- **Required action**
In the material below, the lines from the one containing "Related to #4072 |" through the one containing "Related to #4468 |" are to be given again exactly, ends included, and no others.

- **Records**
----------------------------------------
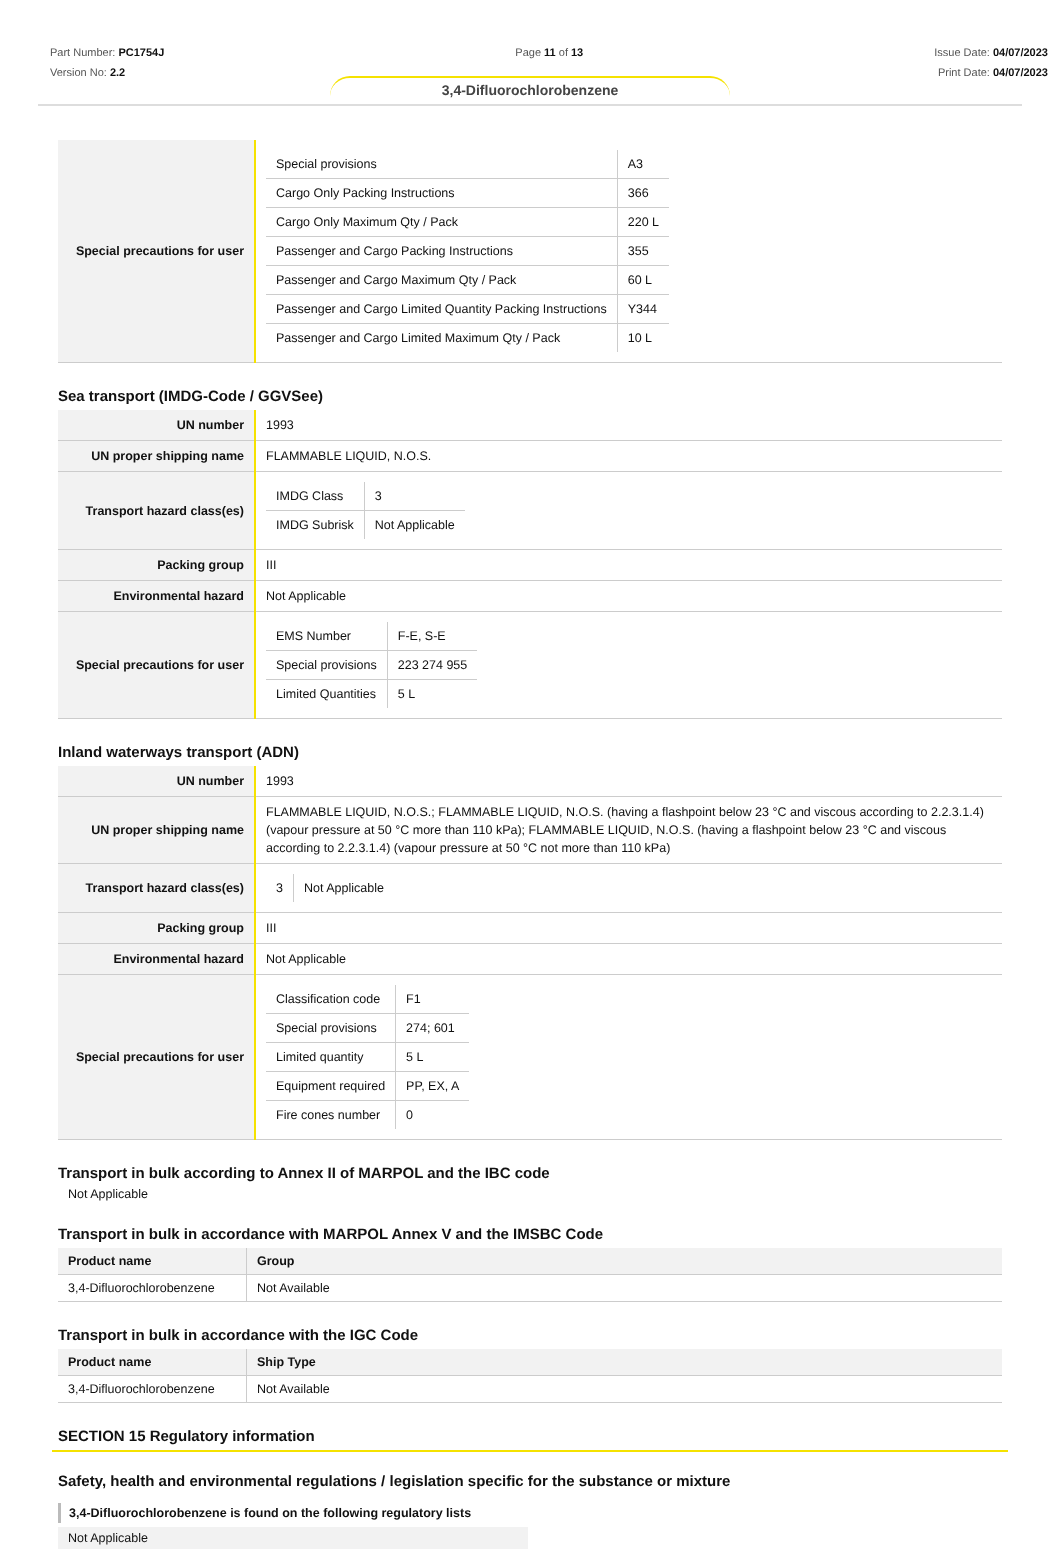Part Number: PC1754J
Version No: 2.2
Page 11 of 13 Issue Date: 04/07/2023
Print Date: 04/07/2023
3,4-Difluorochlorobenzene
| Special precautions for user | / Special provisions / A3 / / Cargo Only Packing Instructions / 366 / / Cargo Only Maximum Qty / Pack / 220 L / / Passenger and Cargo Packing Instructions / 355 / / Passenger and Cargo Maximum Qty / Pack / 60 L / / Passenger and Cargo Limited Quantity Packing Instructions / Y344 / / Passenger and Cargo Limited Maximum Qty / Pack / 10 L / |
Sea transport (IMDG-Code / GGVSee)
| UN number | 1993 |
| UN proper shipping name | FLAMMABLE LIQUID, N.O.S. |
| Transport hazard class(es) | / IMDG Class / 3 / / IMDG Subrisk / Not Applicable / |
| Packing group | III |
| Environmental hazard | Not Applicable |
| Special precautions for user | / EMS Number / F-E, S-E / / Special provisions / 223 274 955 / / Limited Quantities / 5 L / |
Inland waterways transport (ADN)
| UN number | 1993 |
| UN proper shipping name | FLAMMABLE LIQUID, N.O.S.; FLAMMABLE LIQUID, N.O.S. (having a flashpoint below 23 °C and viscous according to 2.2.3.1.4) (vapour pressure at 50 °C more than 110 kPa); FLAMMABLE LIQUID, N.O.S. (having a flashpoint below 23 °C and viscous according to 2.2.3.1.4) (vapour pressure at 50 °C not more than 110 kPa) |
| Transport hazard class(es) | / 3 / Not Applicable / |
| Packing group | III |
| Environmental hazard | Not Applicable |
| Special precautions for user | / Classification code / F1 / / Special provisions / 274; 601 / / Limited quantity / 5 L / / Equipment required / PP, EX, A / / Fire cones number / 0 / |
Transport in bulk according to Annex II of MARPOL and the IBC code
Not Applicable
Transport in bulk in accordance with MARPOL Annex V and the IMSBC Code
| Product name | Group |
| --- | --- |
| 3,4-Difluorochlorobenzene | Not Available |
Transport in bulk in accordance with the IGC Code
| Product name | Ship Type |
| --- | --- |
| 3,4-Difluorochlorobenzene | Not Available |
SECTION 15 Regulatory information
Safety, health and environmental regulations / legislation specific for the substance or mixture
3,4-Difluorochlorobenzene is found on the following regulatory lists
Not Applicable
----------------------------------------
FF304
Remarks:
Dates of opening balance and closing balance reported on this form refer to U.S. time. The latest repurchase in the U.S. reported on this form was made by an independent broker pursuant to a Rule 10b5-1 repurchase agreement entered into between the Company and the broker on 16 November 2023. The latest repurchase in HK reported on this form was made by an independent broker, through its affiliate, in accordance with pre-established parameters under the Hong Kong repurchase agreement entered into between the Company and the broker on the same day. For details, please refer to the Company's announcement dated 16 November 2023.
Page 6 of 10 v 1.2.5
----------------------------------------
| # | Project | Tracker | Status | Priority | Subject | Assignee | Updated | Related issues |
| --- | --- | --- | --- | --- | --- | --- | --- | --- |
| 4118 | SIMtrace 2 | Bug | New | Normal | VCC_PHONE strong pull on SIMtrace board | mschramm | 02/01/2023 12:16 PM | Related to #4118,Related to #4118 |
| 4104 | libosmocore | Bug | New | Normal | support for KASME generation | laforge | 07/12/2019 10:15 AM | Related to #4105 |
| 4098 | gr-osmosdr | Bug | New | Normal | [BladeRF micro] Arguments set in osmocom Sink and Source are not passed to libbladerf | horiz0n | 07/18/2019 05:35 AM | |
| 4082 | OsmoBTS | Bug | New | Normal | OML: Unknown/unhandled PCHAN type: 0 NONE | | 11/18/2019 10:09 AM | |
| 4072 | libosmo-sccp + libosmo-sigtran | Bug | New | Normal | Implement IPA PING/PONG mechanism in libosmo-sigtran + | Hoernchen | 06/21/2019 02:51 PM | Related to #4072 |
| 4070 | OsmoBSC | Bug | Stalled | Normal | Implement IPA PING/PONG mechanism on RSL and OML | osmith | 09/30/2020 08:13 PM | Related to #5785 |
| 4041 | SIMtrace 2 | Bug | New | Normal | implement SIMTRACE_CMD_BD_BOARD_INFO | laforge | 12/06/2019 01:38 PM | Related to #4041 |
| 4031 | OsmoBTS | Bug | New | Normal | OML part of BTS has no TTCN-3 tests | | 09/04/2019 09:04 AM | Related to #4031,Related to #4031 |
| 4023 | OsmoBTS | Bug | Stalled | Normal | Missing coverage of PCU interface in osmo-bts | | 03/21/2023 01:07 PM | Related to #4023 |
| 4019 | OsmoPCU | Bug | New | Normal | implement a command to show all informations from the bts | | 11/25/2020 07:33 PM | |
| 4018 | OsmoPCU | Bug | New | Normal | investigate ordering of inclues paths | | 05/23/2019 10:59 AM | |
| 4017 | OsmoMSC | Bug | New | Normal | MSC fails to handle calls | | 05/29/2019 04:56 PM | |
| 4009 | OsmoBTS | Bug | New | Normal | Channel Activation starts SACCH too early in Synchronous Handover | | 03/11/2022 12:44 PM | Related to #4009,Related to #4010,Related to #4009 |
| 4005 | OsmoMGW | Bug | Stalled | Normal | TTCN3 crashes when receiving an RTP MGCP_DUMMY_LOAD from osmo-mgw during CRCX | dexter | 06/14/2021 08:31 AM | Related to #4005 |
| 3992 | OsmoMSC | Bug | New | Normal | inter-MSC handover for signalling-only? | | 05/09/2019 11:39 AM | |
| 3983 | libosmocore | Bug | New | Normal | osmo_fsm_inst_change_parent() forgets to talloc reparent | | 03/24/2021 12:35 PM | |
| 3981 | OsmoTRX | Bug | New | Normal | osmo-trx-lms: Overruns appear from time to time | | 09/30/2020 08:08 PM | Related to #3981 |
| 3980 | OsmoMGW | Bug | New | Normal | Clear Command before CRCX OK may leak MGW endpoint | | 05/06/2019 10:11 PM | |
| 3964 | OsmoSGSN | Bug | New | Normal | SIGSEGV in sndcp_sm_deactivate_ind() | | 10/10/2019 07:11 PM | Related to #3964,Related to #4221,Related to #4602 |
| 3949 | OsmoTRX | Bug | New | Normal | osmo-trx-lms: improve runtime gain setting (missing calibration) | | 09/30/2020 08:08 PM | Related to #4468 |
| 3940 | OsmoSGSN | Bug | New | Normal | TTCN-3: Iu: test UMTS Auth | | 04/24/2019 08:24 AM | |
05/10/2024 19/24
----------------------------------------
- **Worked solution**
| 4072 | libosmo-sccp + libosmo-sigtran | Bug | New | Normal | Implement IPA PING/PONG mechanism in libosmo-sigtran + | Hoernchen | 06/21/2019 02:51 PM | Related to #4072 |
| 4070 | OsmoBSC | Bug | Stalled | Normal | Implement IPA PING/PONG mechanism on RSL and OML | osmith | 09/30/2020 08:13 PM | Related to #5785 |
| 4041 | SIMtrace 2 | Bug | New | Normal | implement SIMTRACE_CMD_BD_BOARD_INFO | laforge | 12/06/2019 01:38 PM | Related to #4041 |
| 4031 | OsmoBTS | Bug | New | Normal | OML part of BTS has no TTCN-3 tests | | 09/04/2019 09:04 AM | Related to #4031,Related to #4031 |
| 4023 | OsmoBTS | Bug | Stalled | Normal | Missing coverage of PCU interface in osmo-bts | | 03/21/2023 01:07 PM | Related to #4023 |
| 4019 | OsmoPCU | Bug | New | Normal | implement a command to show all informations from the bts | | 11/25/2020 07:33 PM | |
| 4018 | OsmoPCU | Bug | New | Normal | investigate ordering of inclues paths | | 05/23/2019 10:59 AM | |
| 4017 | OsmoMSC | Bug | New | Normal | MSC fails to handle calls | | 05/29/2019 04:56 PM | |
| 4009 | OsmoBTS | Bug | New | Normal | Channel Activation starts SACCH too early in Synchronous Handover | | 03/11/2022 12:44 PM | Related to #4009,Related to #4010,Related to #4009 |
| 4005 | OsmoMGW | Bug | Stalled | Normal | TTCN3 crashes when receiving an RTP MGCP_DUMMY_LOAD from osmo-mgw during CRCX | dexter | 06/14/2021 08:31 AM | Related to #4005 |
| 3992 | OsmoMSC | Bug | New | Normal | inter-MSC handover for signalling-only? | | 05/09/2019 11:39 AM | |
| 3983 | libosmocore | Bug | New | Normal | osmo_fsm_inst_change_parent() forgets to talloc reparent | | 03/24/2021 12:35 PM | |
| 3981 | OsmoTRX | Bug | New | Normal | osmo-trx-lms: Overruns appear from time to time | | 09/30/2020 08:08 PM | Related to #3981 |
| 3980 | OsmoMGW | Bug | New | Normal | Clear Command before CRCX OK may leak MGW endpoint | | 05/06/2019 10:11 PM | |
| 3964 | OsmoSGSN | Bug | New | Normal | SIGSEGV in sndcp_sm_deactivate_ind() | | 10/10/2019 07:11 PM | Related to #3964,Related to #4221,Related to #4602 |
| 3949 | OsmoTRX | Bug | New | Normal | osmo-trx-lms: improve runtime gain setting (missing calibration) | | 09/30/2020 08:08 PM | Related to #4468 |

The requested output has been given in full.